> _DIRECTIONS FOR THIS TASK_:
Please reproduce the entries in full. Keep every character the same.

> _Stored data entries_:
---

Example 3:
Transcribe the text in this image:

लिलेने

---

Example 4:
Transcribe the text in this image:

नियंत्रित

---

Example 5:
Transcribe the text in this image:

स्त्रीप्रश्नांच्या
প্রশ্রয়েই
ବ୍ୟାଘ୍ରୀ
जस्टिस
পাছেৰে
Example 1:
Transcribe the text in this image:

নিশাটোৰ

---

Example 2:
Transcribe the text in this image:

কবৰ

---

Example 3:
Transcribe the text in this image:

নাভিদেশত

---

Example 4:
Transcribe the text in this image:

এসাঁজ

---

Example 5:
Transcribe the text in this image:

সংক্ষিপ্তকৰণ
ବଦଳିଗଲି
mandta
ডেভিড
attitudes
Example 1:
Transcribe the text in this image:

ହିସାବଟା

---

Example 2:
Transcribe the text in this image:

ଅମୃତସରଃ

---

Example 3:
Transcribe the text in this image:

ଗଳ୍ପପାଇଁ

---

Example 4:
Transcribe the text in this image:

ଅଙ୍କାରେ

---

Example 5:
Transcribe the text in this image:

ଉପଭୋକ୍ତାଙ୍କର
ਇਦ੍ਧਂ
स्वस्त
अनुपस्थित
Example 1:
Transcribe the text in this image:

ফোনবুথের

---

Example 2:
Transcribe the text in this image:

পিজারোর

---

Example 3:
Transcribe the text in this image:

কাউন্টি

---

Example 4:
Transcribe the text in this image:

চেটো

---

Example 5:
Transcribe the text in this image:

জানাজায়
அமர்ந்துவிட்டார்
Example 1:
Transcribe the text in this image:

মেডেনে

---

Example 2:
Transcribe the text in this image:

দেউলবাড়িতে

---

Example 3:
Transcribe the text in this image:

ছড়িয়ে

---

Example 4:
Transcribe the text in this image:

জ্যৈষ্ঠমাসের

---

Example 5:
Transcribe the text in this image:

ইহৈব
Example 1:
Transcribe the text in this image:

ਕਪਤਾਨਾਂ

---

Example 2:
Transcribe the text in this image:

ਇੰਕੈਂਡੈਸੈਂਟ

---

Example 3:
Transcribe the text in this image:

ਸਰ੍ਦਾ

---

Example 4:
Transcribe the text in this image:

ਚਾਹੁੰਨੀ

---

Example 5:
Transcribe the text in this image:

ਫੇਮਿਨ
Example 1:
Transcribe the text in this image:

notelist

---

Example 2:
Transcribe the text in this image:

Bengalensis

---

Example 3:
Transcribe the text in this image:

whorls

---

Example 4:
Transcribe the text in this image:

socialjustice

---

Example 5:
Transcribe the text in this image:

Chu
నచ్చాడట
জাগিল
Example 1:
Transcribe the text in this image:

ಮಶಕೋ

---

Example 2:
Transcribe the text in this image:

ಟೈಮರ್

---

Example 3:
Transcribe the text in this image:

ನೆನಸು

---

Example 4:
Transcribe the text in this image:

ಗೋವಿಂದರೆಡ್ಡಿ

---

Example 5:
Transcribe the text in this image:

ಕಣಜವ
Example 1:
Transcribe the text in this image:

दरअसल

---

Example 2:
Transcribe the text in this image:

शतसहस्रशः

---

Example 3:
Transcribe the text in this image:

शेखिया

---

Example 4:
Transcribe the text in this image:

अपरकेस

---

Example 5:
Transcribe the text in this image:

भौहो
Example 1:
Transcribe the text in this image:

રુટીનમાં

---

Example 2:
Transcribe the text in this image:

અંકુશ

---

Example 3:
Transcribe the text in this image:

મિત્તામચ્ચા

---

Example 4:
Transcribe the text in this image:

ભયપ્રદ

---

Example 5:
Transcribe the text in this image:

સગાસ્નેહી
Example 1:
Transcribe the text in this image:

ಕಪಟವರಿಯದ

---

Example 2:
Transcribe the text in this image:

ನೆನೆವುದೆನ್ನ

> _TASK OUTPUT_:
---

Example 3:
Transcribe the text in this image:

लिलेने

---

Example 4:
Transcribe the text in this image:

नियंत्रित

---

Example 5:
Transcribe the text in this image:

स्त्रीप्रश्नांच्या
প্রশ্রয়েই
ବ୍ୟାଘ୍ରୀ
जस्टिस
পাছেৰে
Example 1:
Transcribe the text in this image:

নিশাটোৰ

---

Example 2:
Transcribe the text in this image:

কবৰ

---

Example 3:
Transcribe the text in this image:

নাভিদেশত

---

Example 4:
Transcribe the text in this image:

এসাঁজ

---

Example 5:
Transcribe the text in this image:

সংক্ষিপ্তকৰণ
ବଦଳିଗଲି
mandta
ডেভিড
attitudes
Example 1:
Transcribe the text in this image:

ହିସାବଟା

---

Example 2:
Transcribe the text in this image:

ଅମୃତସରଃ

---

Example 3:
Transcribe the text in this image:

ଗଳ୍ପପାଇଁ

---

Example 4:
Transcribe the text in this image:

ଅଙ୍କାରେ

---

Example 5:
Transcribe the text in this image:

ଉପଭୋକ୍ତାଙ୍କର
ਇਦ੍ਧਂ
स्वस्त
अनुपस्थित
Example 1:
Transcribe the text in this image:

ফোনবুথের

---

Example 2:
Transcribe the text in this image:

পিজারোর

---

Example 3:
Transcribe the text in this image:

কাউন্টি

---

Example 4:
Transcribe the text in this image:

চেটো

---

Example 5:
Transcribe the text in this image:

জানাজায়
அமர்ந்துவிட்டார்
Example 1:
Transcribe the text in this image:

মেডেনে

---

Example 2:
Transcribe the text in this image:

দেউলবাড়িতে

---

Example 3:
Transcribe the text in this image:

ছড়িয়ে

---

Example 4:
Transcribe the text in this image:

জ্যৈষ্ঠমাসের

---

Example 5:
Transcribe the text in this image:

ইহৈব
Example 1:
Transcribe the text in this image:

ਕਪਤਾਨਾਂ

---

Example 2:
Transcribe the text in this image:

ਇੰਕੈਂਡੈਸੈਂਟ

---

Example 3:
Transcribe the text in this image:

ਸਰ੍ਦਾ

---

Example 4:
Transcribe the text in this image:

ਚਾਹੁੰਨੀ

---

Example 5:
Transcribe the text in this image:

ਫੇਮਿਨ
Example 1:
Transcribe the text in this image:

notelist

---

Example 2:
Transcribe the text in this image:

Bengalensis

---

Example 3:
Transcribe the text in this image:

whorls

---

Example 4:
Transcribe the text in this image:

socialjustice

---

Example 5:
Transcribe the text in this image:

Chu
నచ్చాడట
জাগিল
Example 1:
Transcribe the text in this image:

ಮಶಕೋ

---

Example 2:
Transcribe the text in this image:

ಟೈಮರ್

---

Example 3:
Transcribe the text in this image:

ನೆನಸು

---

Example 4:
Transcribe the text in this image:

ಗೋವಿಂದರೆಡ್ಡಿ

---

Example 5:
Transcribe the text in this image:

ಕಣಜವ
Example 1:
Transcribe the text in this image:

दरअसल

---

Example 2:
Transcribe the text in this image:

शतसहस्रशः

---

Example 3:
Transcribe the text in this image:

शेखिया

---

Example 4:
Transcribe the text in this image:

अपरकेस

---

Example 5:
Transcribe the text in this image:

भौहो
Example 1:
Transcribe the text in this image:

રુટીનમાં

---

Example 2:
Transcribe the text in this image:

અંકુશ

---

Example 3:
Transcribe the text in this image:

મિત્તામચ્ચા

---

Example 4:
Transcribe the text in this image:

ભયપ્રદ

---

Example 5:
Transcribe the text in this image:

સગાસ્નેહી
Example 1:
Transcribe the text in this image:

ಕಪಟವರಿಯದ

---

Example 2:
Transcribe the text in this image:

ನೆನೆವುದೆನ್ನ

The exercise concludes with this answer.